**Records for this exercise**.
*** Begin section ***

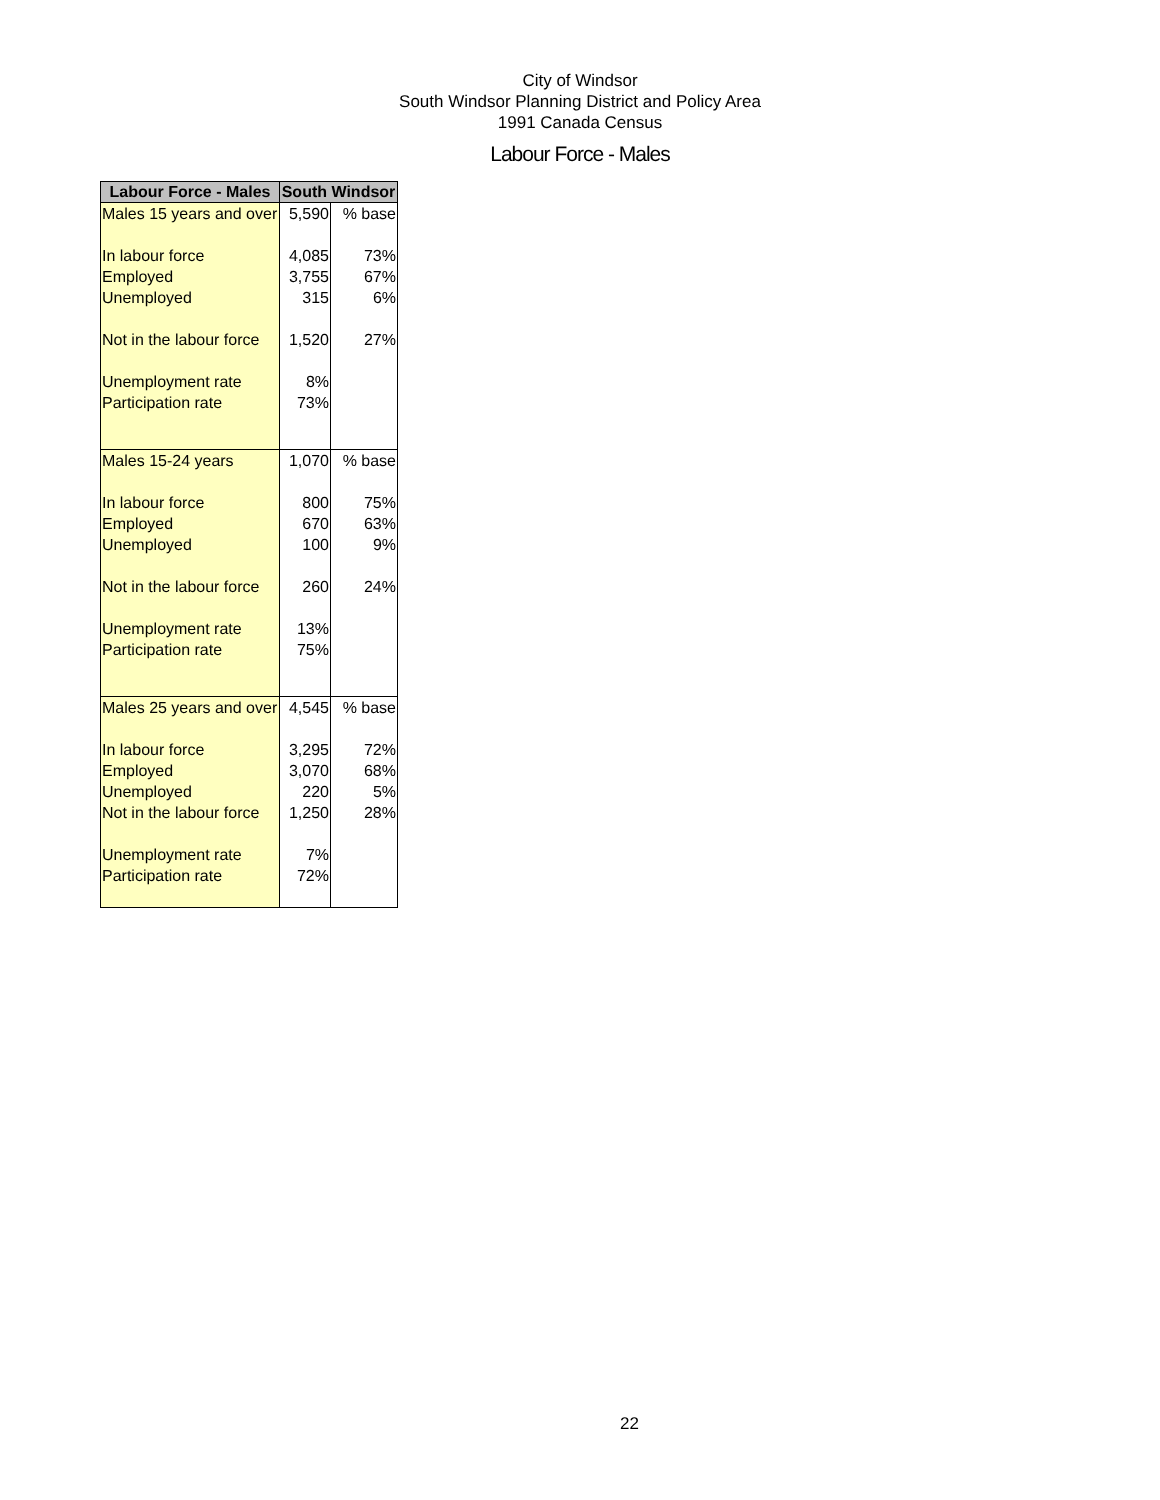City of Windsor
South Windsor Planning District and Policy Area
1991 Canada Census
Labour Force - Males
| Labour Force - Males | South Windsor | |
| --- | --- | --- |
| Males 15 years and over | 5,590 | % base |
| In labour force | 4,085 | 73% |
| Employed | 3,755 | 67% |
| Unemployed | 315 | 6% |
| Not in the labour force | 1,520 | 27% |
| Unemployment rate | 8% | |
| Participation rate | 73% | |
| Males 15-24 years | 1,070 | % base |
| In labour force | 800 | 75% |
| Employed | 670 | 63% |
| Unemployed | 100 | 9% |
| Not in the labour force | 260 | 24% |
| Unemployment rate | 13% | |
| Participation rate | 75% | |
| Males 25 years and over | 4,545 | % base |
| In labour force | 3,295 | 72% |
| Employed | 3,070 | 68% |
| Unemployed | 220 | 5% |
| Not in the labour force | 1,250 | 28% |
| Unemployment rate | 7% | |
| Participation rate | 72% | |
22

*** End section ***

**Your objective**. In your copy, reproduce the data above exactly and skip every picture.

**Task response**.
City of Windsor
South Windsor Planning District and Policy Area
1991 Canada Census
Labour Force - Males
| Labour Force - Males | South Windsor | |
| --- | --- | --- |
| Males 15 years and over | 5,590 | % base |
| In labour force | 4,085 | 73% |
| Employed | 3,755 | 67% |
| Unemployed | 315 | 6% |
| Not in the labour force | 1,520 | 27% |
| Unemployment rate | 8% | |
| Participation rate | 73% | |
| Males 15-24 years | 1,070 | % base |
| In labour force | 800 | 75% |
| Employed | 670 | 63% |
| Unemployed | 100 | 9% |
| Not in the labour force | 260 | 24% |
| Unemployment rate | 13% | |
| Participation rate | 75% | |
| Males 25 years and over | 4,545 | % base |
| In labour force | 3,295 | 72% |
| Employed | 3,070 | 68% |
| Unemployed | 220 | 5% |
| Not in the labour force | 1,250 | 28% |
| Unemployment rate | 7% | |
| Participation rate | 72% | |
22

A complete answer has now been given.